In this study, seven distinct features of urban tree canopies were extracted from RGB imagery and LiDAR data collected by UAV. Various experiments were applied using the Random Forest classifier, followed by post-processing through the Plurality Filling method. The specific objectives of this research were as follows: (1) to assess the integrated application of UAV-based RGB imagery and LiDAR data for urban tree species classification; (2) to identify the optimal combination of features suitable for classifying urban tree species and assess the impact of different features on the accuracy of tree species classification; (3) to validate the effectiveness of the filling method in enhancing classification accuracy.

2. Materials and Methods

2.1. Study Area

The study area is located in Jinan, Shandong Province in eastern China. The climate is typical warm-temperature continental monsoon climate, with an average annual temperature of 14.6 °C and an annual precipitation of 696.5 mm.

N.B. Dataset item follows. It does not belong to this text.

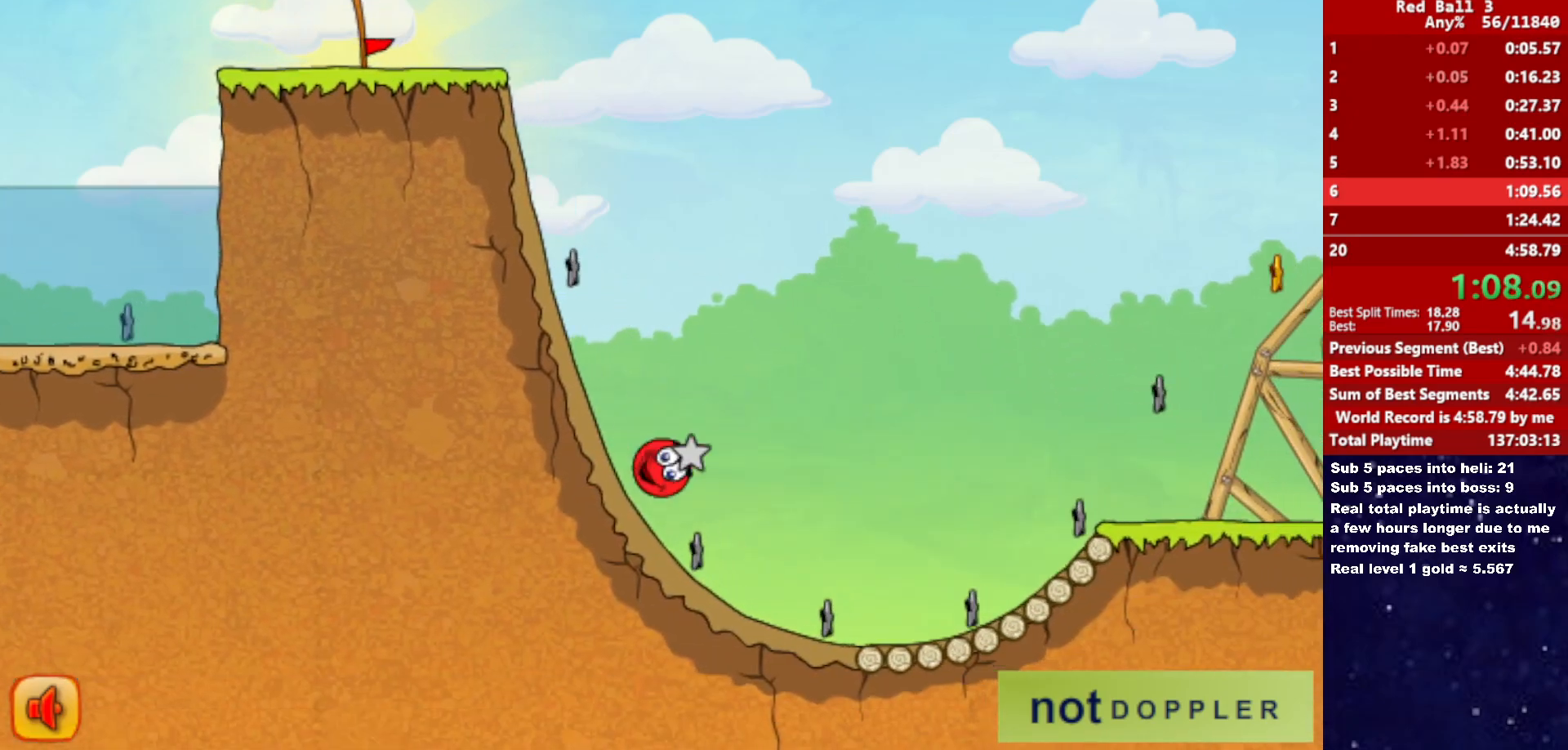
{"keys": ["right"], "events": [[183, "up", "down"], [500, "up", "up"]]}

In this study, the Qianfoshan Campus of Shandong Normal University and its surrounding areas were chosen as the data collection site (117°2′9″ E, 36°39′6″ N), covering a total area of 51 ha. The location of the study area is shown in Figure 1.
The tree species found in the study area are primarily deciduous trees, including Platanus orientalis (PO), Styphnolobium japonicum (SJ), Gingo biloba (GB), Acer truncatum (AT), Populus przewalskii (PP), Malus spectabilis (MS), and Juglans regia (JR). Additionally, there are also evergreen trees such as Cedrus deodara (CD), Juniperus chinensis (JC), and Pinus bungeana (PB). These tree species are intermingled and densely distributed, resulting in a high canopy density in the study area. In this study, 10 dominant tree species were selected as experimental subjects. Figure 2 displays the digital images and LiDAR point cloud cross-sections of these tree species.

2.2. Dataset

The data acquisition utilized the DJI M600Pro UAV, a six-rotor aircraft, as the designated flight platform. This enabled the capture of high-resolution RGB imagery and LiDAR point cloud data on 6 July 2022. To minimize the impact of shadows on RGB imagery, the acquisition was scheduled between 10:00 and 15:00, on a clear, cloudless day with minimal wind speed. Before collecting data, careful route planning was essential. The flight paths were configured with a 50 m spacing between strips, an optimal flight altitude of 120 m, and a consistent flight speed of 8 m per second. RGB imagery was obtained using the 4/3 CMOS Hasselblad camera mounted on the UAV, offering a spatial resolution of 0.1 m and covering three essential bands: red, green, and blue.
The SZT-R250 system was used with the same platform to collect the point cloud data. The LiDAR system includes a laser scanner, a global navigation satellite system (GNSS) antenna, and an inertial measurement unit (IMU), which can obtain real-time point cloud position data. The final LiDAR data have a measurement accuracy of less than 5 cm and a point cloud density of more than 120 pts/m2 (over the forested area). Initial point cloud data contained noise points, which were removed through a denoising process. Subsequently, ground points were separated using the Improved Progressive TIN Densification (IPTD) method [44]. To eliminate the influence of terrain relief on the height information, each point’s elevation value was normalized by subtracting the nearest ground point’s elevation. The resulting normalized point cloud data was used to generate a normalized Digital Surface Model (nDSM) with 0.3 m resolution, achieved through inverse distance weight interpolation. Finally, to ensure data consistency for subsequent analysis, the nDSM data were resampled to match the resolution of the RGB imagery. In comparison to directly generating an nDSM with 0.1 m resolution, such data could contribute to mitigating noise in LiDAR data, resulting in more stable height information.
Field data were collected in July 2022. With the support of a handheld Real-Time Kinematic (RTK) measuring system, the precise location of trees was gathered, accompanied by detailed records of their respective species. The selection of trees for measurement was randomized and evenly distributed across the study area. Manual delineation of samples was also conducted based on the acquired point information. Table 1 provides a comprehensive overview of the sample quantities, ensuring a detailed and representative dataset for our analysis.

2.3. Methods

In this study, warm-temperate urban tree species are classified based on UAV RGB imagery and UAV LiDAR data. The main steps include (1) 2D space extraction of urban trees, (2) feature extraction, (3) tree species classification and filling post-processing, and (4) classification accuracy assessment. The specific technical route is shown in Figure 3.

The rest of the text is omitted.